Thank heavens schools are now taking the damaging effects of mobile phone usage seriously and banning them, as her state school has done. As Eton will do from September. Exactly how corrosive and not smart, mobile phones are, is confirmed by the latest research. They are actually lowering IQ. Our national decline seems complete. From a nation of shopkeepers to a nation of shoplifters, now we are perilously close to becoming a massive blob of downward facing thickies.
I’m not immune. The other day I got into a huge panic. “Have you seen my phone, Chris? I need to urgently look up something for Mum.” My tone implied he was somehow implicated in its disappearance.  His cool reply? “It’s in your hand. You’re on your phone talking to her…”
My phone is reflecting back an image of me I don’t like. I once watched a reel of clips showing men having accidents in golf buggies. Yes it was funny. But the algorithm now regularly sends me similar. Am I really no better than someone whose hobby is watching men being catapulted out of trees when their attempt at chain sawing goes wrong? Or sliding down a scaffolding ladder at 90mph?
I would go further. I would also ban people from using a phone while walking! I notice people locked into staring down into their phone totally unaware of their surroundings walking in town!

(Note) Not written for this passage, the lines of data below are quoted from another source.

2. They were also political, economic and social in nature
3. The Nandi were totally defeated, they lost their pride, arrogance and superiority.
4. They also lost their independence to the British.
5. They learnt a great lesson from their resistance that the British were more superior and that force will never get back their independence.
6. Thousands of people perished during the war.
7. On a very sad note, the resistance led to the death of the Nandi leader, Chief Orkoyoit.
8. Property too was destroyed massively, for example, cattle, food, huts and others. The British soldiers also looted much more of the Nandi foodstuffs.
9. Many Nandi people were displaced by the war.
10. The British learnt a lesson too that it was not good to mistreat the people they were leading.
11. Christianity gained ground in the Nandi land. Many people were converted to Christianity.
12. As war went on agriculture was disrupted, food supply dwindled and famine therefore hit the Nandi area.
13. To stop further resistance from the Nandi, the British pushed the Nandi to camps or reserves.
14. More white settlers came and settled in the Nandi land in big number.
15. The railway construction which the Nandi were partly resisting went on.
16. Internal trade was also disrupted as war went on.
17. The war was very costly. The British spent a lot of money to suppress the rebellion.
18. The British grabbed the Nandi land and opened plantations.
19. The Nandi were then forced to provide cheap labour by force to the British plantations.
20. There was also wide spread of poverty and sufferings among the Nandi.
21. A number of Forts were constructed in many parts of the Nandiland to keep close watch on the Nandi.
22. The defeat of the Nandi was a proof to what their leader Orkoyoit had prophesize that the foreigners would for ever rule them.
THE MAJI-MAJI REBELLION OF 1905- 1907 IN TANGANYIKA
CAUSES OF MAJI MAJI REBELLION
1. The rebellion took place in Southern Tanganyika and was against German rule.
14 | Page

Where is the interaction with the world around you? The evidence shows that since smart phones took over in 2014, the younger generation have been steadily missing out on learning vital social skills, and from real-life experience.
I would also add a new crime against humanity to the Geneva Convention. At the Hague, on trial without impunity, would be all adults using a mobile phone in a crowded place, whilst dragging a small suitcase behind them on a fully extended handle. Dodging offenders at Waterloo Station has made me more agile and forward passing than half the England squad.

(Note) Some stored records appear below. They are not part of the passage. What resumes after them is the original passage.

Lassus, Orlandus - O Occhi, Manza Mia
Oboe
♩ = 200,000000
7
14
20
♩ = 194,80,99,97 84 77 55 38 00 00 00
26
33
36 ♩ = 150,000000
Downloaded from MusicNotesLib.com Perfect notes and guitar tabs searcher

We adults need to set an example by switching our phones off.  Let’s throw down the holiday challenge and impose a collective ban. It is going to take planning on the scale of the D-Day Landings. For example, the car journey. I-spy or Name that Car will not last much beyond the next county. What about a collective Room 101 competition? What would you ban and why?
Or taking pens and paper for drawing competitions? Is it too outrageous to suggest setting a reading a book challenge? After all, it may well rain. Every day.
Is it hopelessly nostalgic to suggest packing some old-fashioned board games? A guide to card games? The old saying was “Idle hands make for the Devil’s work”. It’s true. We were kept distracted and out of remand homes, well into our teens, by making stuff. We were painting stones, embroidering drink mats – badly – and knitting scarves for guinea pigs.
All the important life skills learnt in one summer! Now hands are occupied by mindless scrolling and endless hair checking.
Phones are just expensive mirrors. Let’s put them down.